Start of Exercise materials

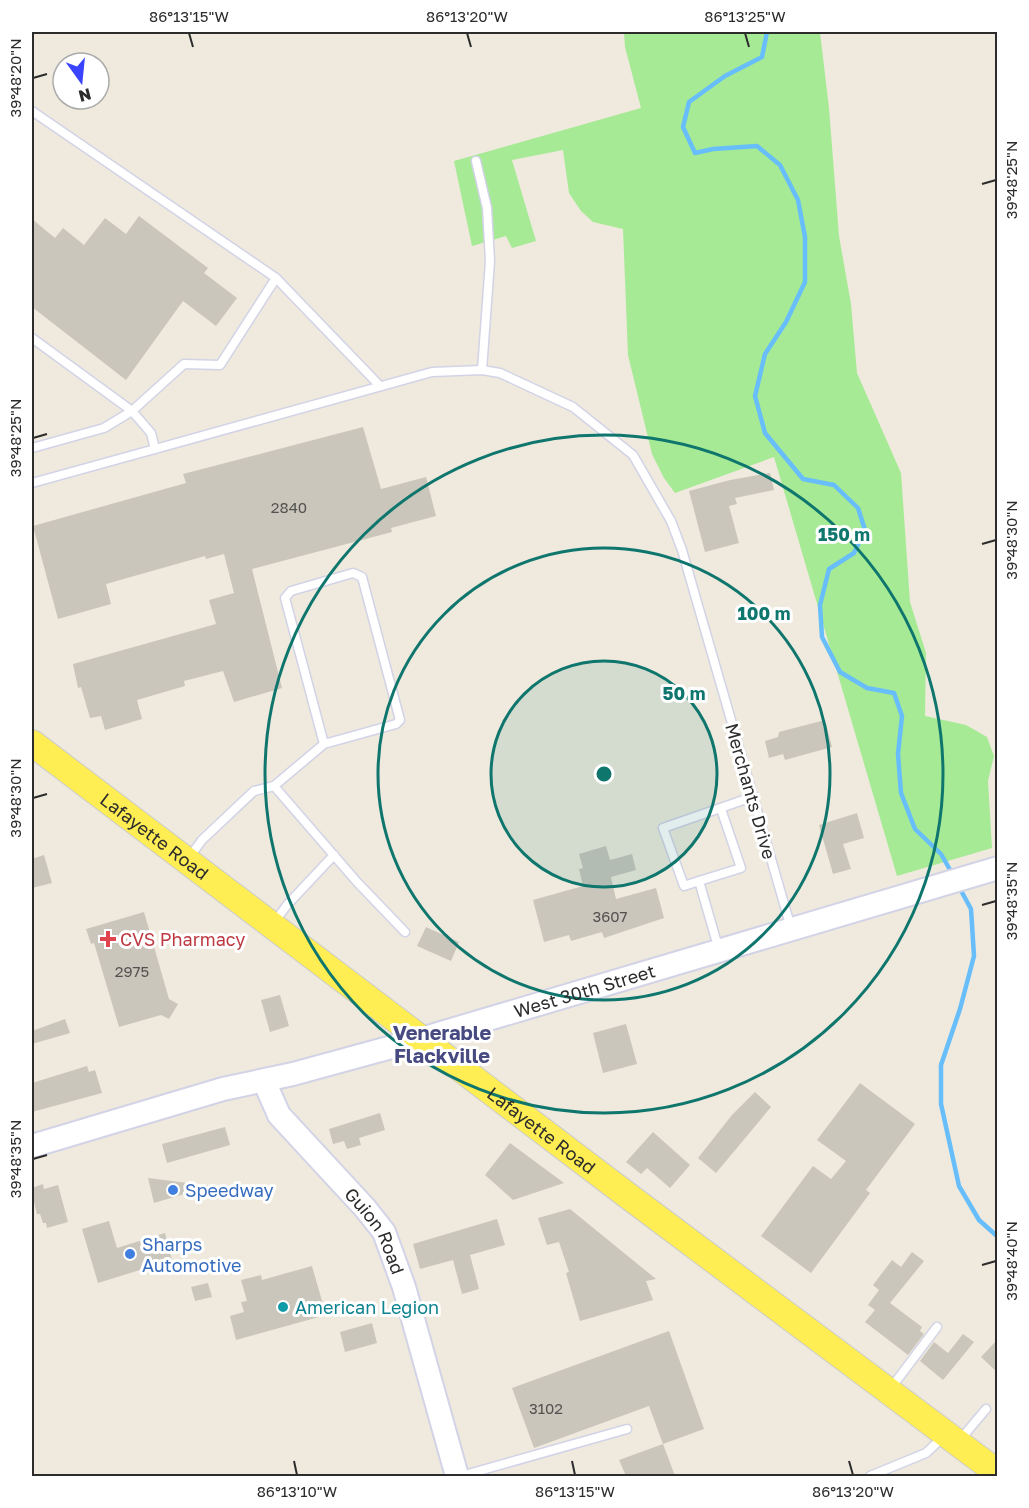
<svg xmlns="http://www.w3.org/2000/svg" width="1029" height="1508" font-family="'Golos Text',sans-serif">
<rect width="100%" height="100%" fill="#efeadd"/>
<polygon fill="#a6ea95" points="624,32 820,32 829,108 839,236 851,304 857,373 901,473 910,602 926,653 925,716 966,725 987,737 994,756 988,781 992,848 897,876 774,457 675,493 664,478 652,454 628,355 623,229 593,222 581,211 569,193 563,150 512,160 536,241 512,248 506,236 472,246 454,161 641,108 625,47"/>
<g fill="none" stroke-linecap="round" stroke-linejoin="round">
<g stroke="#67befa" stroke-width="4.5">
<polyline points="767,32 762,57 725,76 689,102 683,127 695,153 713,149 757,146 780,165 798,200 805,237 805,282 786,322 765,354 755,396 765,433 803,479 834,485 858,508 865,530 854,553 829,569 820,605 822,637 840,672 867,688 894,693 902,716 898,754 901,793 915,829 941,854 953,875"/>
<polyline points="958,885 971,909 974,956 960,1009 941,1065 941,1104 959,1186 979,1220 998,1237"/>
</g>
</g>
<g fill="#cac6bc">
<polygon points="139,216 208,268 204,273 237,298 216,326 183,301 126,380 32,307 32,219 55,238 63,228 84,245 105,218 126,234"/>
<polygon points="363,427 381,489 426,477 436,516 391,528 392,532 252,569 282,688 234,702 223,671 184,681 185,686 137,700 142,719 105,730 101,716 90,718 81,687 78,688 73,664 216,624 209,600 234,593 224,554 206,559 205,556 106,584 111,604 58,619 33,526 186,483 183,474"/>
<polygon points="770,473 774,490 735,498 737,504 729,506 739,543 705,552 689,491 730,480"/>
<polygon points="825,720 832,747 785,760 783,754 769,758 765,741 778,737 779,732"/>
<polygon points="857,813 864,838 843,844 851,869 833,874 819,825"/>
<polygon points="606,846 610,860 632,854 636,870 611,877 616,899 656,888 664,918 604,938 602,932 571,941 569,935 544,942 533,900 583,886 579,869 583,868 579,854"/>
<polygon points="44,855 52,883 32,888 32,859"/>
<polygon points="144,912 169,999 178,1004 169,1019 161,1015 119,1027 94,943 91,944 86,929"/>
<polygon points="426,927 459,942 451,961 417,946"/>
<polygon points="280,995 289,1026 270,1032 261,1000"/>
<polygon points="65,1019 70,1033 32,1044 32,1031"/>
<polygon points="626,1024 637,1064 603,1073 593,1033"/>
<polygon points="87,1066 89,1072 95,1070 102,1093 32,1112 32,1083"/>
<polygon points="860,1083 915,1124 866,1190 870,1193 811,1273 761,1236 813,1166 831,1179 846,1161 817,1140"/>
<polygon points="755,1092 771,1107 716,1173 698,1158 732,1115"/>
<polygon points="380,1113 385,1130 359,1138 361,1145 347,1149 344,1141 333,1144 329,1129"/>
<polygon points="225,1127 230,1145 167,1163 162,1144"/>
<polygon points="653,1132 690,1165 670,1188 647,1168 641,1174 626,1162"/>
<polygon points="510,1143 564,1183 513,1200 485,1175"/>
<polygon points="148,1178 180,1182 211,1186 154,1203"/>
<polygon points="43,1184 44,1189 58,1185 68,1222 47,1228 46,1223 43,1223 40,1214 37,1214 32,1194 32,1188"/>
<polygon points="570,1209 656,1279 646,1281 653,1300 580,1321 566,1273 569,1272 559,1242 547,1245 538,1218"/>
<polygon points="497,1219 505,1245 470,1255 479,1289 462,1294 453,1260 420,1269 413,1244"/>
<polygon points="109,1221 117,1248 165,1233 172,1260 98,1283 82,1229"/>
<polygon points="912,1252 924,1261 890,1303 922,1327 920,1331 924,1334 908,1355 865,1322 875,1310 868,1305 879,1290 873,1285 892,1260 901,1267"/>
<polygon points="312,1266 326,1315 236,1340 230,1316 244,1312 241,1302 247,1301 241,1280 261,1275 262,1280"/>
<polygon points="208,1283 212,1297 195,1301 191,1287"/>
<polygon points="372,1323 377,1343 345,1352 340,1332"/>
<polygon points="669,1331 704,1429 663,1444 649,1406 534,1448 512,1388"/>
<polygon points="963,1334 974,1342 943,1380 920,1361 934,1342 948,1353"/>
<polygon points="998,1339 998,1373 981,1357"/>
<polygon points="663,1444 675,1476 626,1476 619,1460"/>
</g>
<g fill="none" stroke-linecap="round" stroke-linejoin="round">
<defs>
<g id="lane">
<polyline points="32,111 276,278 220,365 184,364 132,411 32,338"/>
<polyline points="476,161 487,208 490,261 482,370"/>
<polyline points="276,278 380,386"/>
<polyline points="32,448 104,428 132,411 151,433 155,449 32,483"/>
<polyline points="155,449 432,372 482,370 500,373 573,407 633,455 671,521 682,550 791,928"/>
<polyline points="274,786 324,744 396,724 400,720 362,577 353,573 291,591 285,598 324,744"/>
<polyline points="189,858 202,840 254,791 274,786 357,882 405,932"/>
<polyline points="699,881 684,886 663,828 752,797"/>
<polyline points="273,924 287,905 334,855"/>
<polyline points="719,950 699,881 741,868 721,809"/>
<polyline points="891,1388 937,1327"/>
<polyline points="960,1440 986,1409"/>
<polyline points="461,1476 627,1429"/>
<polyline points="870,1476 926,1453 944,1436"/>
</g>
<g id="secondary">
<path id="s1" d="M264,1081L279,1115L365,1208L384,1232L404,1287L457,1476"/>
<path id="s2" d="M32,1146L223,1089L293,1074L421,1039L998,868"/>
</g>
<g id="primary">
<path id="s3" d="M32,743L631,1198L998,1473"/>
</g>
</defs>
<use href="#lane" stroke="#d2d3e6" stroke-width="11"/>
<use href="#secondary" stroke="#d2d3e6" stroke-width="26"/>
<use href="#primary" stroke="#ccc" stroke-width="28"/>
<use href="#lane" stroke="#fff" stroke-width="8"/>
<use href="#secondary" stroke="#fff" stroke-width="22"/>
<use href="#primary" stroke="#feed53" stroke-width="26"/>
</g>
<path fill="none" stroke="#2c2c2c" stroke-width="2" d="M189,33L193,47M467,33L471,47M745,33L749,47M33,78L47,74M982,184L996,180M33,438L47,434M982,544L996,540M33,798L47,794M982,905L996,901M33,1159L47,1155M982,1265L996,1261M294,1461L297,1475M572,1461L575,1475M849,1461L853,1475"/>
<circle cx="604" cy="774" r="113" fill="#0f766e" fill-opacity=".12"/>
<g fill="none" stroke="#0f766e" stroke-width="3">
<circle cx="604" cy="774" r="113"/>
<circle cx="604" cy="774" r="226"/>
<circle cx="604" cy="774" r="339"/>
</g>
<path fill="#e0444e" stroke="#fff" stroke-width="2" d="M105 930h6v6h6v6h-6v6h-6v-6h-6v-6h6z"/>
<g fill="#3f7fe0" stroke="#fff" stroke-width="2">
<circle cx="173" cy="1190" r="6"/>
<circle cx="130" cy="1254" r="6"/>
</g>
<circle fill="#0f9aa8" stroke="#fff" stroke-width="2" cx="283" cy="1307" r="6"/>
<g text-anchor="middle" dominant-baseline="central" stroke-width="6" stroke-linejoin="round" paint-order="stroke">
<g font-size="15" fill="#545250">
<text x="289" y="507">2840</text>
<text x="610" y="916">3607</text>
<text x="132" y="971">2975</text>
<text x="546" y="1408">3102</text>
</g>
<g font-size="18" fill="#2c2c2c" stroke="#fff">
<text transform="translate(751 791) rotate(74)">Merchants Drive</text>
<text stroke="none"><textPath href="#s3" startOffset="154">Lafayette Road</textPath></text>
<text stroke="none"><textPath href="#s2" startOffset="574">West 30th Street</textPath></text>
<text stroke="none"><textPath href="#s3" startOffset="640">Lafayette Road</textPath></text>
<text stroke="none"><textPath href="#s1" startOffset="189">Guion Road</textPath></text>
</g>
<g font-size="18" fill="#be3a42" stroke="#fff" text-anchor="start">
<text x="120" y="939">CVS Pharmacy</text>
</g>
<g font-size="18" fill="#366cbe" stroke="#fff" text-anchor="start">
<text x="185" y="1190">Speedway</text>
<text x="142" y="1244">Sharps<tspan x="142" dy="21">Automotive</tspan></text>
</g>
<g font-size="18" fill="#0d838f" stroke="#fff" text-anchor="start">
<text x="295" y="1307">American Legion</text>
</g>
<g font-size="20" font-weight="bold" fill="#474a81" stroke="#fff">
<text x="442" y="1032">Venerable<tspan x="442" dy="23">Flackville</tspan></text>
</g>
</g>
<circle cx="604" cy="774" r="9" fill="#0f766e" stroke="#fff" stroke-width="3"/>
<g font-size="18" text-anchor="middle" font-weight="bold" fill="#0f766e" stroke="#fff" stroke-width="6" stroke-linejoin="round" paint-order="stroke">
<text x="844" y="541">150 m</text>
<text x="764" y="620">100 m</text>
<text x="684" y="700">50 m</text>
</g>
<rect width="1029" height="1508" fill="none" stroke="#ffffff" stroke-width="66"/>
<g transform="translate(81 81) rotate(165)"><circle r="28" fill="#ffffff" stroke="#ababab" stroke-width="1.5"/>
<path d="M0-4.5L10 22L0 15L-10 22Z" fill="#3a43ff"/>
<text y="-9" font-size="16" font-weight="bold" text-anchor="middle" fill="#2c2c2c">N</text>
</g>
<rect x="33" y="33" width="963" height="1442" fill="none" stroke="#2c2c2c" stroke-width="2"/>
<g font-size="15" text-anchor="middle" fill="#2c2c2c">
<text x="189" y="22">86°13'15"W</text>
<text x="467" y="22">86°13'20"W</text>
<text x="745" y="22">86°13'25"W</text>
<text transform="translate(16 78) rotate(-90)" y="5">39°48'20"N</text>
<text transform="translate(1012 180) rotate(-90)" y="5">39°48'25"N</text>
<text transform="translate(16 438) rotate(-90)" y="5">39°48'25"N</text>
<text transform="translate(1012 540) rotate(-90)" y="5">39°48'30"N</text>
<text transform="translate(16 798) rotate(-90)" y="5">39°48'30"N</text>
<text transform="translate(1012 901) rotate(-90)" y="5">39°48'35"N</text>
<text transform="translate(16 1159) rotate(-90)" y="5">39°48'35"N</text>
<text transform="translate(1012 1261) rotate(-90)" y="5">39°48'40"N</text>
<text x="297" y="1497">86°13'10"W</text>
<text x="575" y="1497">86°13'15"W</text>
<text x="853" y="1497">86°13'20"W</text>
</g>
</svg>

End of Exercise materials

* Action item
From the entries above, copy every line that holds the word "linejoin".

* Reply to the task
<g fill="none" stroke-linecap="round" stroke-linejoin="round">
<g fill="none" stroke-linecap="round" stroke-linejoin="round">
<g text-anchor="middle" dominant-baseline="central" stroke-width="6" stroke-linejoin="round" paint-order="stroke">
<g font-size="18" text-anchor="middle" font-weight="bold" fill="#0f766e" stroke="#fff" stroke-width="6" stroke-linejoin="round" paint-order="stroke">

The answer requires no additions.